# ACNets: Confirmatory Factor Analysis

We use dosenbach2007 and dosenbach2010 networks in a confirmatory factor analysis.

In [1]:
ATLAS = 'dosenbach2010'
CONNECTIVITY_MEASURE = 'tangent'
FIT_ONLY_INTER_NETWORK_CONNECTIVITIES = True

## Setup

In [2]:

import math
import re

import numpy as np
import xarray as xr
import pandas as pd

from IPython.display import clear_output
import matplotlib.pyplot as plt
import seaborn as sns; sns.set('notebook')

from sklearn import preprocessing, model_selection, metrics, ensemble, multioutput
from sklearn import decomposition, cross_decomposition, feature_selection, dummy, svm

from sklearn.pipeline import Pipeline

from nilearn import datasets as nilean_datasets

import skopt
from skopt import BayesSearchCV
from skopt.space import Real, Integer, Categorical

from python.acnets.datasets import load_connectivity

from copy import deepcopy

from tqdm import tqdm

from factor_analyzer import ConfirmatoryFactorAnalyzer, ModelSpecificationParser

# Technical reproducibility
%reload_ext watermark
%watermark -iv -co -ituhmv

%reload_ext autoreload
%autoreload 3

Last updated: 2022-02-24T11:34:26.097033+01:00

Python implementation: CPython
Python version       : 3.9.10
IPython version      : 8.0.1

conda environment: acnets

Compiler    : Clang 11.1.0 
OS          : Darwin
Release     : 21.3.0
Machine     : x86_64
Processor   : i386
CPU cores   : 12
Architecture: 64bit

Hostname: MP0159

seaborn   : 0.11.2
pandas    : 1.4.0
re        : 2.2.1
numpy     : 1.21.5
matplotlib: 3.5.1
nilearn   : 0.9.0
sys       : 3.9.10 | packaged by conda-forge | (main, Feb  1 2022, 21:28:27) 
[Clang 11.1.0 ]
xarray    : 0.21.1
sklearn   : 1.0.2
skopt     : 0.9.0



In [3]:
cv = model_selection.StratifiedKFold(5)

pipe = Pipeline([
  ('zv', feature_selection.VarianceThreshold()),
  ('clf', svm.SVC(kernel='linear', probability=True))
])

param_space = {
  'clf__C': Real(1e-3, 1e3, 'log-uniform'),
}

opt = BayesSearchCV(pipe, param_space, cv=cv, n_jobs=1, scoring='roc_auc')


def binarize(X):
  """binarize thr connectivity matrix by median ± std threshold."""

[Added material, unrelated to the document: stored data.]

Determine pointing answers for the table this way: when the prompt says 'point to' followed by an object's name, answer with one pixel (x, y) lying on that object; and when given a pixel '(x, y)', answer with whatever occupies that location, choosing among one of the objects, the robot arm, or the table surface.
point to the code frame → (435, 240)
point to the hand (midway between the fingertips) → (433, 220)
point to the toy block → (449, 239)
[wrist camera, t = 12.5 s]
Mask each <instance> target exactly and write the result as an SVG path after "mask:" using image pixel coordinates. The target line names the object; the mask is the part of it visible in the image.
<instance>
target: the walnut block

  X_threshold = np.array([np.median(x, keepdims=True) + x.std(keepdims=True) for x in X])
  X = np.where(np.abs(X) > X_threshold, 1, 0)

  return X

## Data

X is a 2D matrix of size (n_subjects, n_features), where features are the connectivity measures, e.g., correlation.

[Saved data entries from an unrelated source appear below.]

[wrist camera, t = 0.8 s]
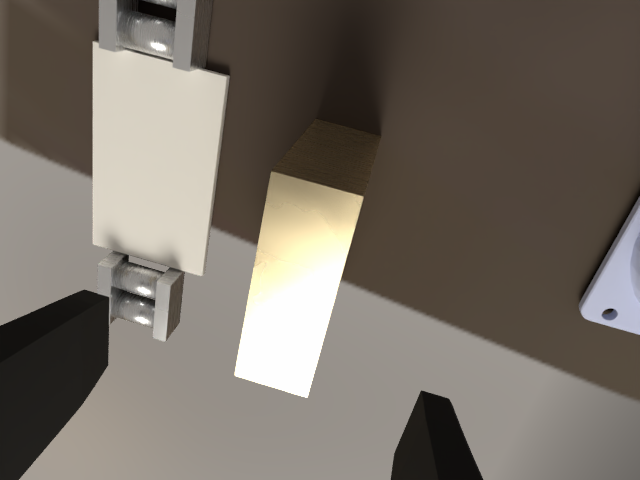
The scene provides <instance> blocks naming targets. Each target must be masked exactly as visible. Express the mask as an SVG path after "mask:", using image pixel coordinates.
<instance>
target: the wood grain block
mask: <svg viewBox="0 0 640 480" xmlns="http://www.w3.org/2000/svg"><path fill="white" fill-rule="evenodd" d="M380 138H381V136H379V135H375V134H371V133H367V132H364V131H360V130H356V129H352V128H349V127H345V126H341V125H337V124H334V123H330V122H326V121H323V120H319V119H315V120H314V121H313V123H312V124H311V125H310V126H309V127H308V128H307V130H306V131H305V132H304V133H303V134H302V136H301V137H300V138H299V139H298V140H297V141H296V143H295V144H294V145H293V146H292V147H291V149H290V150H289V151H288V152H287V153H286V154H285V156H284V157H283V158H282V159H281V160H280V161H279V163H278V164H277V165H276V166H275V167H274V169H273V170H272V171H271V175H270V181H269V186H268V192H267V197H266V203H265V208H264V214H263V220H262V225H261V231H260V236H259V242H258V247H257V253H256V259H255V264H254V269H253V276H252V280H251V286H250V292H249V297H248V303H247V309H246V314H245V319H244V325H243V331H242V336H241V341H240V347H239V353H238V358H237V364H236V369H235V376H237V377H241V378H244V379H247V380H251V381H254V382H257V383H260V384H264V385H267V386H270V387H274V388H277V389H280V390H284V391H287V392H290V393H293V394H297V395H300V396H303V397H307V396H308V393H309V389H310V386H311V382H312V379H313V375H314V372H315V368H316V365H317V361H318V357H319V354H320V351H321V347H322V344H323V340H324V337H325V333H326V329H327V326H328V323H329V319H330V316H331V312H332V308H333V305H334V302H335V298H336V295H337V291H338V288H339V284H340V281H341V277H342V274H343V270H344V266H345V263H346V259H347V256H348V252H349V249H350V245H351V242H352V238H353V234H354V231H355V227H356V224H357V220H358V217H359V213H360V210H361V206H362V202H363V199H364V195H365V192H366V188H367V185H368V181H369V178H370V174H371V170H372V167H373V163H374V160H375V156H376V153H377V149H378V146H379V142H380Z"/></svg>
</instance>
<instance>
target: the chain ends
mask: <svg viewBox="0 0 640 480" xmlns="http://www.w3.org/2000/svg"><path fill="white" fill-rule="evenodd" d="M143 1H147V2H151V3H155V4H159V5H162V6H166V7H170V8H174V9H177V12H176V22H175V21H171V20H167V19H163V18H159V17H155V16H151V15H148V14H144V13H140V12H138V10H139V0H99V48H101V49H105V50H109V51H112V52H120V51H125V50H130V49H134V50H138V51H141V52H145V53H149V54H153V55H157V56H160V57H164V58H168V59H172V60H173V68H176V69H180V70H184V71H188V72H191V71H194V70H197V69H200V68H203V67H206V62H207V52H208V42H209V33H210V23H211V13H212V4H213V0H143ZM128 259H129V255H127V254H124V253H120V252H117V251H113V252H112V253H111V254H109V255H108V256H107V257H106V258H105V259H103V260H102V261H101V262H100V263H98V282H97V285H98V286H97V289H98V290H97V292H98V293H97V294H101V295H104V296H107V297H109V325H110V324H111V323H112V322H113V321H114V320H115V319H116V318H120V319H124V320H127V321H130V322H133V323H137V324H140V325H143V326H147V327H150V328H153V338H154V339H158V340H161V341H164V342H166V341H167V339H168V338H169V337H170V335H171V334H172V333H173V331H174V330H175V329H176V327H177V326H178V324H179V322H180V313H181V303H182V293H183V284H184V274H185V271H182V270H179V269H175V268H172V267H170V268H169V269H168V270H167V271H166V272H162V271H158V270H155V269H151V268H148V267H144V266H141V265H138V264H134V263H131V262H128V261H129V260H128ZM127 291H129V292H127ZM130 292H133V293H136V294H133V293H130ZM137 294H140V295H143V296H146V297H143V296H140V295H137ZM147 297H150V298H153V299H156V300H153V299H150V298H147Z"/></svg>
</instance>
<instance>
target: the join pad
mask: <svg viewBox="0 0 640 480" xmlns="http://www.w3.org/2000/svg"><path fill="white" fill-rule="evenodd" d="M229 78H230V76H229V75H225V74H221V73H218V72H214V71H210V70H206V69H203V68H200V69H197V70H194V71H191V72H188V71H184V70H180V69H176V68H173V61H172V60H169V59H165V58H161V57H157V56H153V55H150V54H146V53H142V52H138V51H134V50H131V49H130V50H125V51H120V52H112V51H109V50H105V49H101V48H99V41H93V245H97V246H100V247H103V248H107V249H110V250H114V251H117V252H120V253H124V254H127V255H131V256H134V257H138V258H141V259H144V260H148V261H152V262H155V263H159V264H161V265H165V266H168V267H172V268H175V269H179V270H182V271H186V272H189V273H192V274H196V275H199V276H203V275H204V273H205V268H206V260H207V252H208V245H209V237H210V229H211V221H212V213H213V205H214V197H215V189H216V181H217V173H218V165H219V157H220V150H221V142H222V134H223V126H224V118H225V110H226V102H227V94H228V86H229Z"/></svg>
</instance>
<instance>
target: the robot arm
mask: <svg viewBox="0 0 640 480" xmlns="http://www.w3.org/2000/svg"><path fill="white" fill-rule="evenodd" d="M609 308H612V309H614V310H613V311H612V312H611V313H609V314H602V312H603V311H604V310H606V309H609ZM579 310H580V312H581V314H582V316H583V317H584V318H585V319H587V320H589V321H593V322H597V323H600V324H604V325H607V326H611V327H614V328H618V329H621V330H625V331H628V332H632V333H635V334H639V335H640V197H639V198H638V200H637V202H636V204H635V205H634V207H633V209H632V211H631V212H630V214H629V216H628V218H627V220H626V221H625V223H624V225H623V227H622V228H621V230H620V232H619V234H618V235H617V237H616V239H615V241H614V242H613V244H612V246H611V248H610V250H609V251H608V253H607V255H606V257H605V258H604V260H603V262H602V264H601V265H600V267H599V269H598V271H597V272H596V274H595V276H594V278H593V280H592V281H591V283H590V285H589V287H588V288H587V290H586V292H585V294H584V295H583V297H582V299H581V301H580V303H579ZM108 341H109V297H107V296H104V295H101V294H97V293H94V292H91V291H87V290H82V291H80V292H77V293H75V294H72V295H70V296H68V297H65V298H63V299H61V300H58V301H56V302H54V303H51V304H49V305H47V306H45V307H43V308H40V309H38V310H36V311H34V312H31V313H29V314H27V315H24V316H22V317H20V318H17V319H15V320H13V321H11V322H8V323H6V324H4V325H1V326H0V480H19V479H20V478H21V476H22V475H23V474H24V473H25V472H26V470H27V469H28V468H29V467H30V466H31V465H32V464H33V462H34V461H35V460H36V459H37V458H38V456H39V455H40V454H41V453H42V452H43V450H44V449H45V448H46V447H47V446H48V445H49V444H50V442H51V441H52V440H53V439H54V438H55V437H56V435H57V434H58V433H59V432H60V431H61V429H62V428H63V427H64V426H65V425H66V423H67V422H68V421H69V420H70V419H71V417H72V416H73V415H74V414H75V413H76V411H77V410H78V409H79V408H80V407H81V405H82V404H83V403H84V401H85V400H86V398H87V397H88V395H89V394H90V392H91V391H92V389H93V388H94V387H95V385H96V383H97V382H98V380H99V379H100V377H101V375H102V374H103V372H104V371H105V369H106V368H107V366H108V345H109V342H108ZM391 480H483V478H482V476H481V473H480V471H479V469H478V467H477V464H476V462H475V460H474V458H473V455H472V453H471V451H470V448H469V446H468V444H467V441H466V439H465V436H464V434H463V431H462V429H461V426H460V424H459V421H458V419H457V416H456V414H455V411H454V408H453V406H452V403H451V402H450V400H449V399H448V398H445V397H442V396H438V395H435V394H431V393H428V392H425V391H421V392H420V394H419V397H418V399H417V401H416V404H415V406H414V409H413V411H412V413H411V416H410V418H409V420H408V423H407V425H406V427H405V430H404V432H403V434H402V437H401V439H400V441H399V444H398V446H397V448H396V451H395V453H394V460H393V467H392V475H391Z"/></svg>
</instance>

We first load the data and preprocess it, i.e., binarize the X.

In [4]:
X, y, feature_names = load_connectivity(
  parcellation=ATLAS,
  kind=CONNECTIVITY_MEASURE,
  vectorize=False,
  return_y=True,
  only_diagonal=False,
  return_feature_names=True,
  discard_diagonal=False,
  discard_cerebellum=False,)

# binarize X by median ± std threshold
# X = binarize(X)

# encode ys as integers
y_encoder = preprocessing.LabelEncoder()
y = y_encoder.fit_transform(y)

Then, extract network names from the atlas. `network_names` is data frame in that `reigon`s are mapped to `network`.

In [5]:
if ATLAS.lower() == 'dosenbach2010':
  coords = nilean_datasets.fetch_coords_dosenbach_2010(legacy_format=False)
  network_names = pd.concat(
    [coords['rois'].reset_index(drop=True),
     pd.Series(coords['labels']),
     coords['networks'].reset_index(drop=True)], axis=1)
  network_names.set_index(0, inplace=True)
  network_names.index.name = 'region'

elif ATLAS.lower() == 'dosenbach2007':
  network_names = pd.read_csv('data/dosenbach2007/ROIS.csv', index_col=0)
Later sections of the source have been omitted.